_ACTIVITY LIST_.
**1.** In the AI risk text, rewrite the span starting with "The key to ensuring" and going on through "do, through observation.", changing "observation" to "imitation".
**2.** Answer from the AI risk text:
(a) Since what year has Russell been a professor at UC Berkeley?
(b) Which Oxford University philosopher posited the paper-clip robot scenario?
(c) What does Russell believe is the key to ensuring human-friendly AI?

━━ TEXT BLOCK ━━

The quote is one that UC Berkeley computer science professor Stuart Russell likes to share when giving talks about the future of artificial intelligence (AI). Like nuclear power before it, AI holds great transformative promise, he says. “If we build super-intelligent machines, it would—arguably—be the biggest event in the history of the human race.” Unfortunately, he also warns, when it comes to anticipating the risks posed by new technologies, we humans “don’t have a great track record.”

Russell has devoted his career to making machines smarter, “because smart computers are better,” he says, “and dumb computers are annoying—as we all know.” A professor at UC Berkeley since 1986 and former chair of the electrical engineering and computer science department, he has worked on such robot-enlightening topics as metareasoning, the collision of logic and probability, and inverse reinforcement learning.

Up until recently, Russell explains, the main focus of AI research has been to build intelligence without regard to repercussions. Now, spurred by accelerating advancements in the field, a growing number of prominent businesspeople and scientists, including Bill Gates, Elon Musk, and Stephen Hawking, have declared that the risks posed by AI are real, significant, and need to be addressed now.

At issue is what’s known as “the singularity”—the moment when machines usurp our comfortable seat atop the intelligence pyramid. Some futurists view this event as cause for celebration; super-intelligent robots could one day solve the pressing problems of our time and take over tasks we abhor. But there are reasons to worry. For example, consider a machine that “doesn’t want to be switched off, doesn’t exactly share your values, and is much more intelligent than you are,” Russell offers. “It’s pretty clear that’s a problem.”

With world militaries funding research into autonomous weapons, human extermination by misanthropic robots seems creepily plausible—but machines wouldn’t necessarily have to be malevolent to be harmful. Oxford University philosopher Nick Bostrom recently posited one such hypothetical scenario: a super-intelligent paper-clip manufacturing robot that discovers an efficient way to turn everything into a giant paperclip factory—the whole world, in fact.

The key to ensuring human-friendly AI, Russell believes, is developing machines that share our values. Ultimately, machines may learn values much the way we do, through observation.

━━━
━━ DATASET ━━

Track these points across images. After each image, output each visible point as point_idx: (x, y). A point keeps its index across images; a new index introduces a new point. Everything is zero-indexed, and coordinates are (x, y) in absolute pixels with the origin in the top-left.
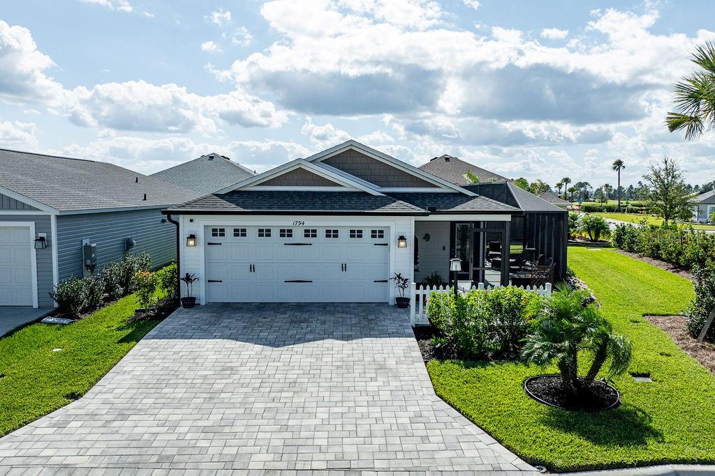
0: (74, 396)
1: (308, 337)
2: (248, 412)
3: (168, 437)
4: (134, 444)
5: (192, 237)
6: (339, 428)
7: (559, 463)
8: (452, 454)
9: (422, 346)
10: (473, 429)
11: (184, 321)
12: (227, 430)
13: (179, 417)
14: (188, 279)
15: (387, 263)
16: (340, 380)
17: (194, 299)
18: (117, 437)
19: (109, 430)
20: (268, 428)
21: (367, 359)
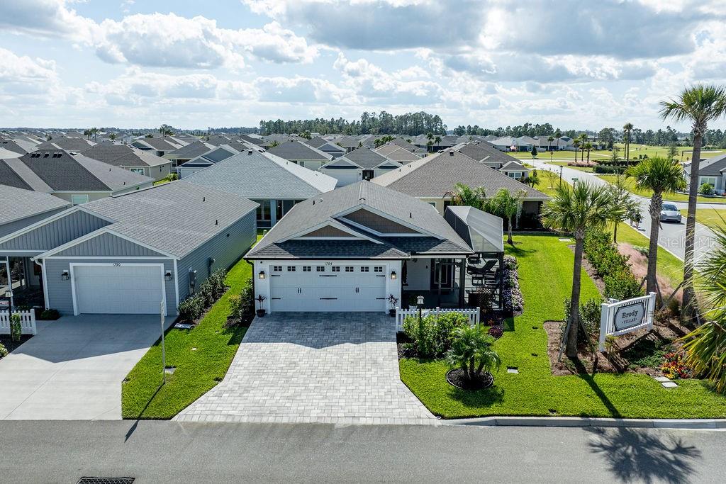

━━━

_ANSWERS TO THIS EXERCISE_.
**1.**
The key to ensuring human-friendly AI, Russell believes, is developing machines that share our values. Ultimately, machines may learn values much the way we do, through imitation.

**2.**
(a) 1986
(b) Nick Bostrom
(c) Developing machines that share our values